Dr Shane Oliver, Chief Economist and Head of Investment Strategy at AMP Capital, said inflation is falling and is likely to continue declining, which could lead to rate cuts starting in February next year.
He noted that a December cut is still possible, but that would require a sharp drop in underlying inflation in the October monthly data, along with a renewed rise in unemployment.
James Morley from the University of Sydney said the RBA would likely overlook the temporary fall in headline CPI due to energy rebates and would focus on progress in underlying inflation.
“If that progress is made in Q3 and labour market indicators start to surprise on the downside, they could start cutting rates in December. But I expect the first cut will come in February.”
Cameron Kusher from REA Group said that while headline inflation has returned to the target range, largely due to temporary cost-of-living relief, underlying inflation for the quarter is still growing too quickly to reach the target range.
“Underlying inflation hasn't printed below +0.8% since June 2021, so I can't see a situation where this data would materially change the outlook for interest rates."
PropTrack’s Home Price Index indicated national home prices hit a fresh record in October.
“Home price growth has persisted despite the higher interest rate environment,” Eleanor Creagh, REA Group Senior Economist said.
“Prices have now cycled through 22 consecutive months of growth, although performance differs significantly around the country.
“The pace of home-price growth remains slower than earlier in the year as buyers enjoy more choice and high interest rates and affordability constraints remain. While a higher number of properties listed for sale and uncertainty around rate cuts may slow price growth, prices are expected to keep rising as the selling season closes out.”
CoreLogic’s national Home Value Index (HVI) recorded a 0.3 per cent rise in October, with their figures showing 21 months of growth since the cycle commenced in February last year.
Tim Lawless, head of research at CoreLogic, says at the very least, the decision to hold interest rates at 4.35% should provide a further boost to household confidence, along with clear signs that inflation is moving in the right direction and the next move is likely to be down, albeit with some uncertainty around the timing of cuts.
“For housing markets, a rate cut would clearly be a net positive. Lower interest rates imply inflation has been tamed, with both factors supporting a boost in consumer sentiment (which has already been trending higher from a low base).
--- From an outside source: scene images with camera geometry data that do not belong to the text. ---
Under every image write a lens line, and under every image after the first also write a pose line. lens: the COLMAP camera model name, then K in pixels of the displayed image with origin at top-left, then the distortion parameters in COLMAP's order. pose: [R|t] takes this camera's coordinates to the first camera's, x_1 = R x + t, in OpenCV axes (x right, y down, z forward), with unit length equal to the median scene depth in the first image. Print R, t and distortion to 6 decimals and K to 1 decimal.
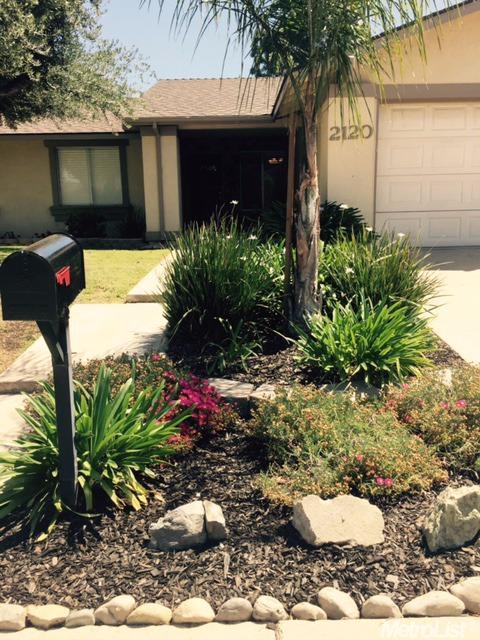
lens RADIAL K [[550.4, 0, 241.4], [0, 550.4, 320.2], [0, 0, 1]] dist [0.022101, 0.005805]
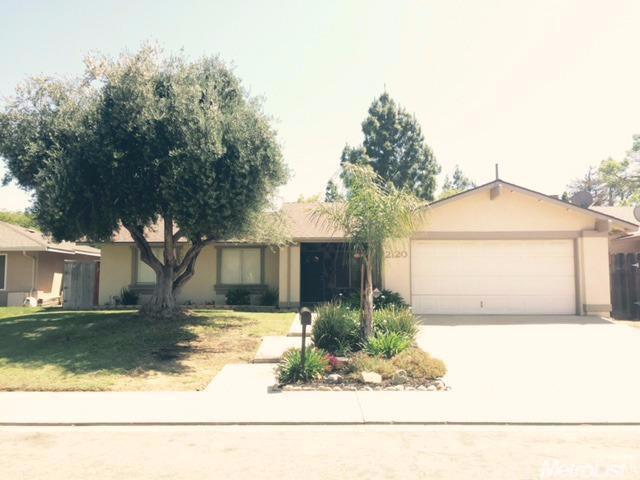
lens RADIAL K [[550.4, 0, 321.3], [0, 550.4, 240.5], [0, 0, 1]] dist [0.022101, 0.005805]
pose [[0.999802, 0.014945, -0.013168, -0.069163], [-0.017862, 0.965256, -0.260696, 0.204646], [0.008814, 0.260879, 0.965331, -1.467118]]
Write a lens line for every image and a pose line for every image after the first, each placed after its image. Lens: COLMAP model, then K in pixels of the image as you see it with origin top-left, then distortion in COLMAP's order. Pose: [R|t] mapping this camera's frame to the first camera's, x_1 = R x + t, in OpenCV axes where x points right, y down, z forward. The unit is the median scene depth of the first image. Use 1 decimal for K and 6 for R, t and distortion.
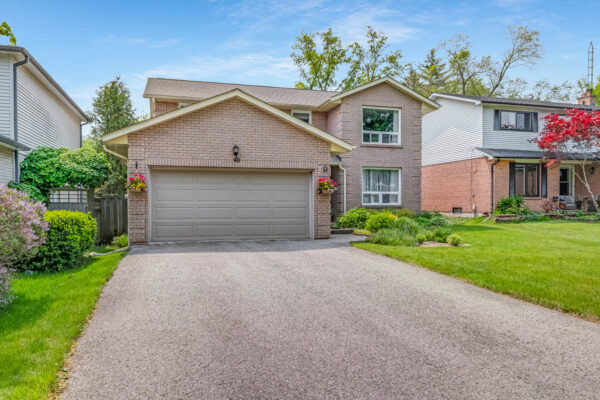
lens RADIAL K [[435.0, 0, 300.8], [0, 435.0, 207.8], [0, 0, 1]] dist [0.001144, -0.000309]
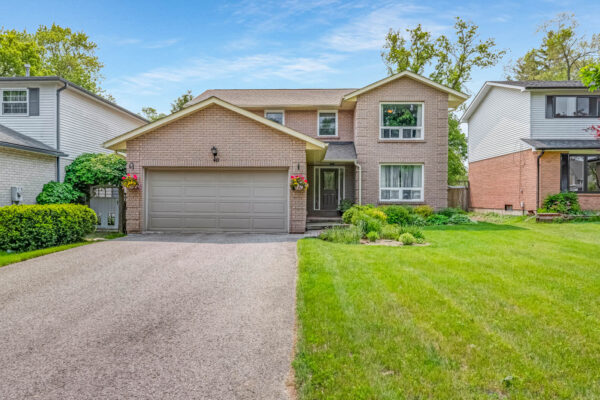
lens RADIAL K [[410.0, 0, 300.0], [0, 410.0, 200.0], [0, 0, 1]] dist [-0.001655, 0.003407]
pose [[0.949272, 0.007534, -0.314366, 0.255335], [-0.009071, 0.999953, -0.003425, -0.003874], [0.314326, 0.006103, 0.949296, 0.046287]]
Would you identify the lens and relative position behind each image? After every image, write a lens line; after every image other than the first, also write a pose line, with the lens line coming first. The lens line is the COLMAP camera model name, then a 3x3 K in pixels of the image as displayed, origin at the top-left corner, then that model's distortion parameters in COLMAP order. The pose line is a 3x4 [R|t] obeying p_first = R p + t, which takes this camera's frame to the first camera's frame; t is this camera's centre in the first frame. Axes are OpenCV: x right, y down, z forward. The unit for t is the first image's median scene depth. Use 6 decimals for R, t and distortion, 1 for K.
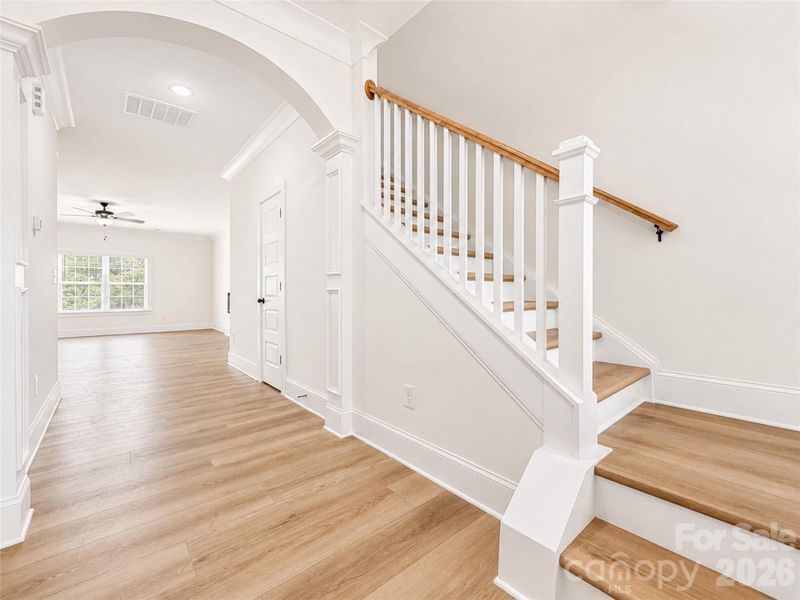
lens RADIAL K [[330.6, 0, 400.0], [0, 330.6, 300.0], [0, 0, 1]] dist [0.000177, 0.000171]
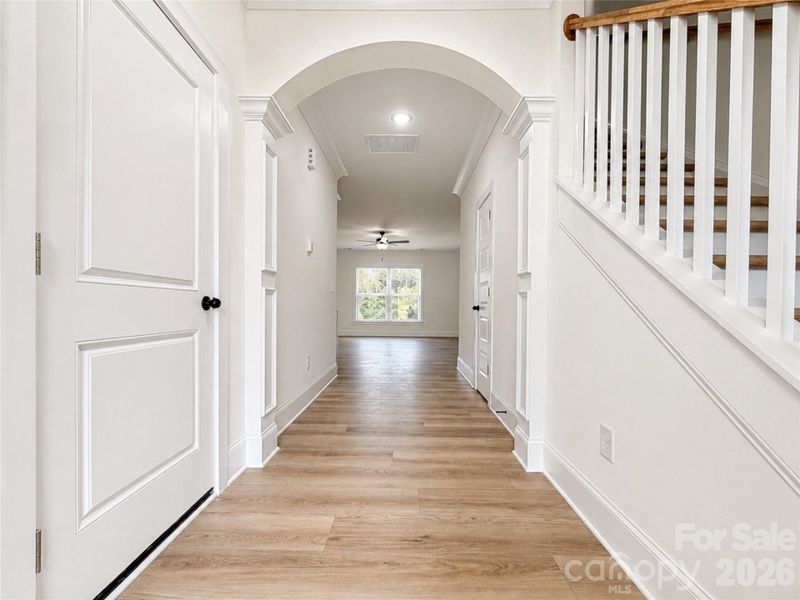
lens RADIAL K [[338.9, 0, 401.3], [0, 338.9, 311.5], [0, 0, 1]] dist [0.002033, 0.000371]
pose [[0.760149, 0.023000, -0.649341, 0.125086], [-0.024236, 0.999681, 0.007038, 0.019821], [0.649296, 0.010388, 0.760465, 0.146669]]
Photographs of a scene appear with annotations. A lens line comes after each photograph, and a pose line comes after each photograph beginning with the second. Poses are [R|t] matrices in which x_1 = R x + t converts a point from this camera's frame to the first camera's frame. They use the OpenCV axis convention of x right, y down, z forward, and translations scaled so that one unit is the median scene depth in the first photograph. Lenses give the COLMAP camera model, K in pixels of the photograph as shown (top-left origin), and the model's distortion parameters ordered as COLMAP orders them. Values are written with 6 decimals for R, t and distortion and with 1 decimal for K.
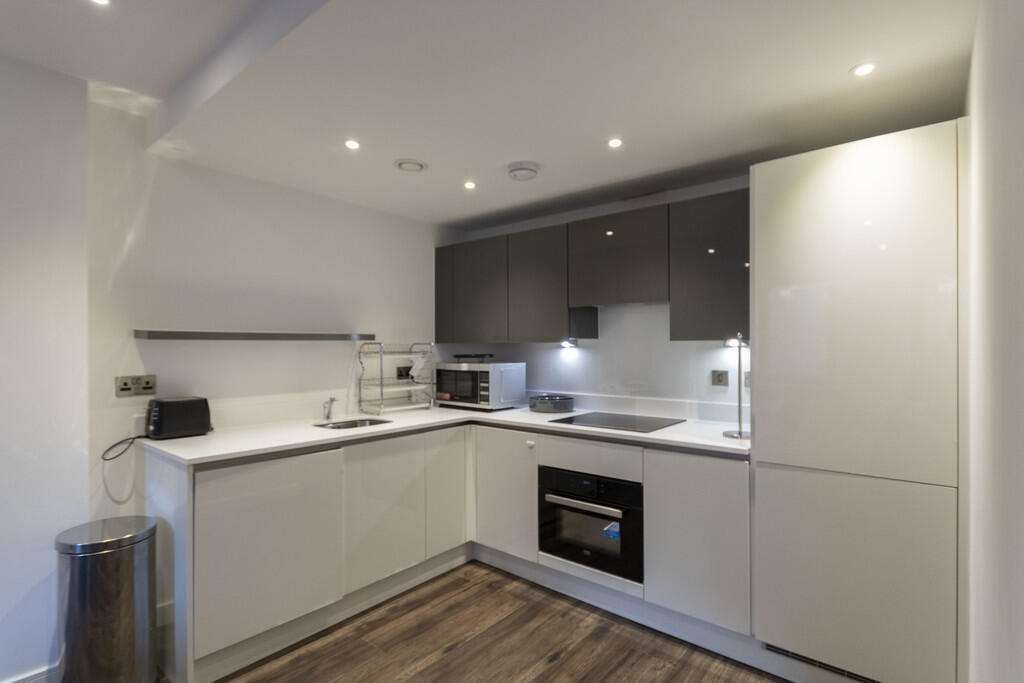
lens RADIAL K [[503.4, 0, 489.6], [0, 503.4, 351.3], [0, 0, 1]] dist [0.000050, -0.000072]
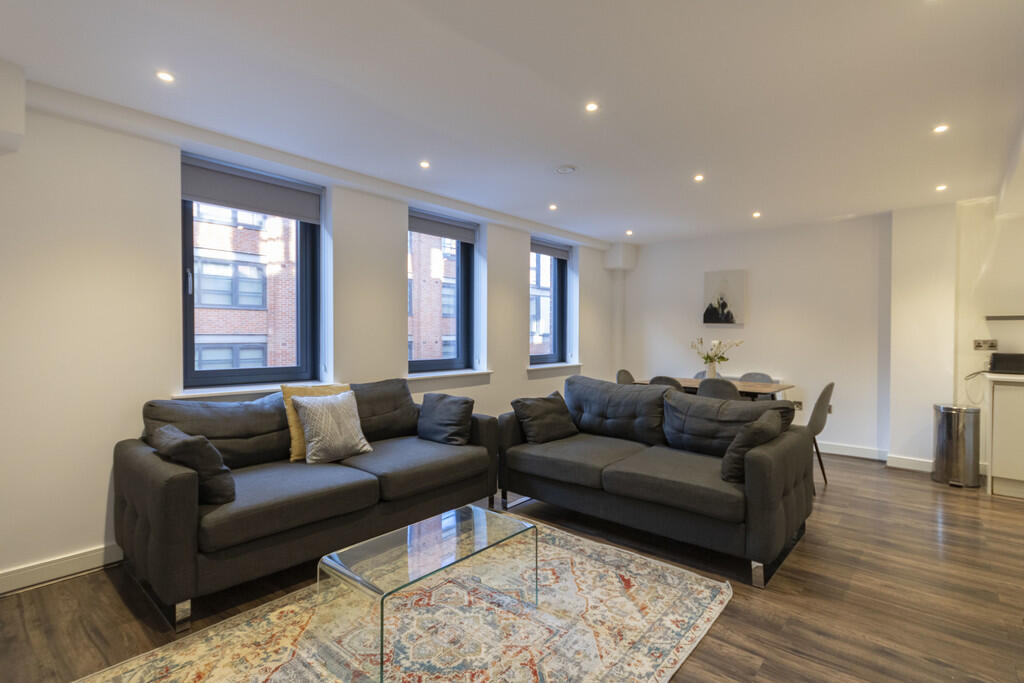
lens RADIAL K [[493.3, 0, 523.2], [0, 493.3, 339.4], [0, 0, 1]] dist [0.001474, 0.000949]
pose [[0.028808, 0.013702, -0.999491, 0.802489], [-0.009831, 0.999862, 0.013424, 0.028431], [0.999537, 0.009439, 0.028939, -0.577247]]
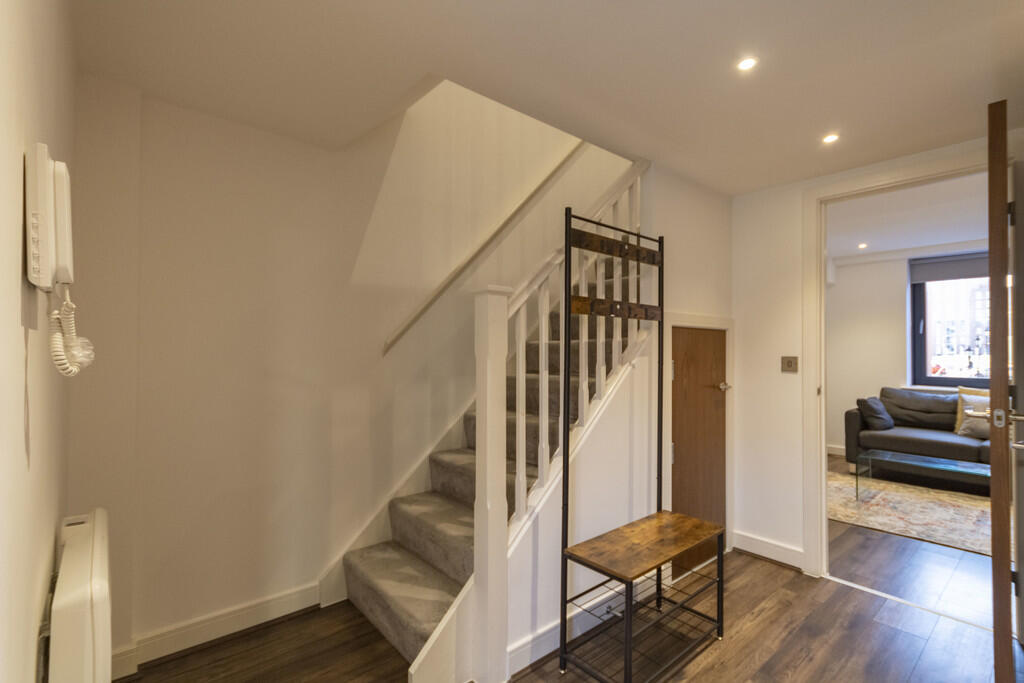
lens RADIAL K [[479.8, 0, 506.9], [0, 479.8, 348.1], [0, 0, 1]] dist [0.002385, 0.000204]
pose [[-0.989878, 0.007556, 0.141722, 1.032800], [0.006993, 0.999966, -0.004469, 0.007427], [-0.141751, -0.003433, -0.989896, 0.652405]]
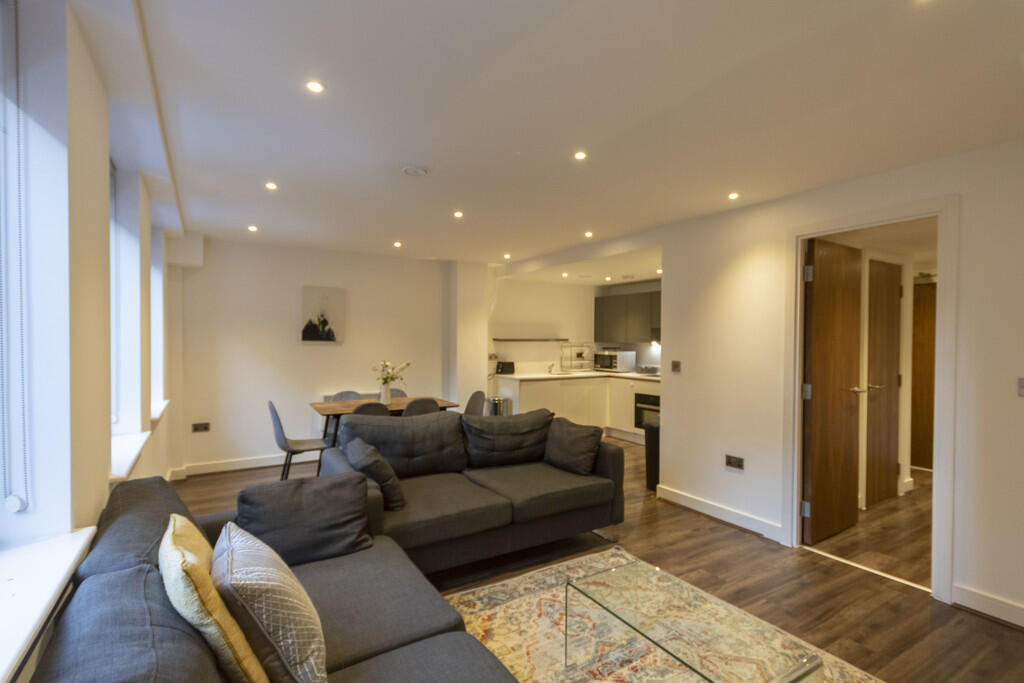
lens RADIAL K [[479.8, 0, 506.9], [0, 479.8, 348.1], [0, 0, 1]] dist [0.002385, 0.000204]
pose [[0.956638, 0.014241, -0.290931, 0.153135], [-0.010581, 0.999844, 0.014148, -0.017908], [0.291087, -0.010456, 0.956640, -1.237965]]
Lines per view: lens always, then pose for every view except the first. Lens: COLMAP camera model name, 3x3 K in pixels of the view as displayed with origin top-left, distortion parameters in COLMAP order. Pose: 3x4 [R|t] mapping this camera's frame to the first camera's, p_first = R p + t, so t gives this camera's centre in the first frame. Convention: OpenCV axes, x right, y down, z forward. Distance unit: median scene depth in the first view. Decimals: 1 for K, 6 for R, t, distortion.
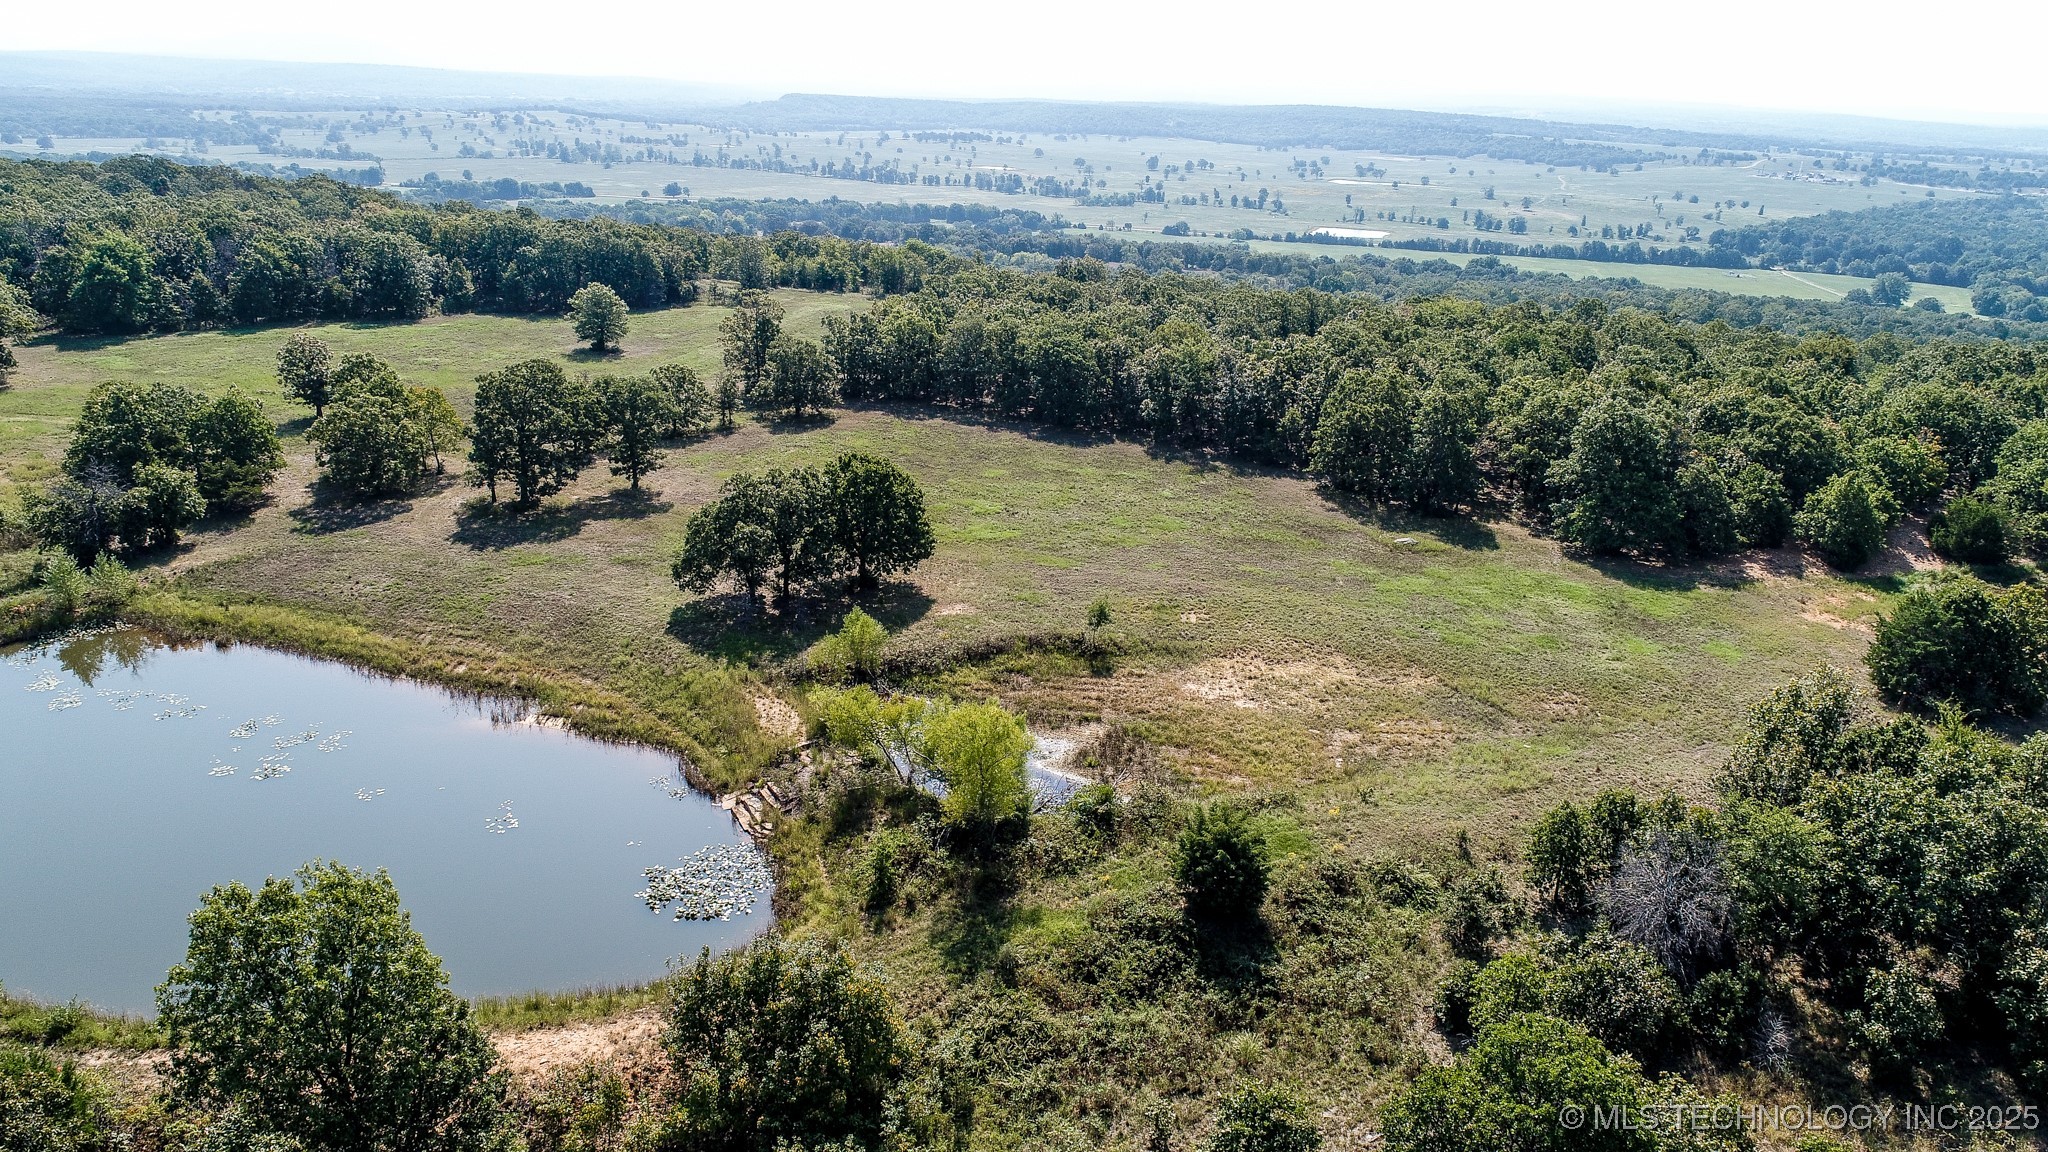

Higher sentiment and housing activity have historically shown a strong correlation,” Lawless said.
“Lower interest rates will also provide a boost to borrowing capacity which should support better access to housing, however affordability challenges which are broad-based across the Australian housing market are likely to persist, keeping a lid on any material rebound in home sales.”
The Commonwealth Bank of Australia (CBA) was the last major bank to concede that a rate cut in 2024 is unlikely. Initially steadfast in forecasting a December cut, CBA revised its forecast to align with ANZ, Westpac, and NAB. NAB had been the most pessimistic, forecasting the first rate cut in May, but revised its outlook at the end of September.
CBA’s base case now assumes the RBA will begin normalising the cash rate in February 2025, with a 25 basis point cut.
“Given that we see little chance of a December 2024 rate reduction, the risk to our call lies with a later start to the easing cycle,” said CBA’s Head of Australian Economics, Gareth Aird. He added that the RBA will likely be more willing to leave policy on hold for an extended period if the unemployment rate does not rise much further.
CBA expects four rate cuts over 2025, bringing the cash rate to 3.35 per cent by year-end.
“This is slightly below the RBA’s estimate of the nominal neutral cash rate, which is centred on a point estimate of 3.5 per cent,” Aird said.
Westpac is forecasting the same number of cuts within the same timeframe. ANZ expects one fewer cut, predicting three in total, which would take the cash rate to 3.6 per cent by December 2025.
NAB, on the other hand, anticipates a longer cutting cycle and forecasts that the cash rate will fall to 3.1 per cent by June 2026.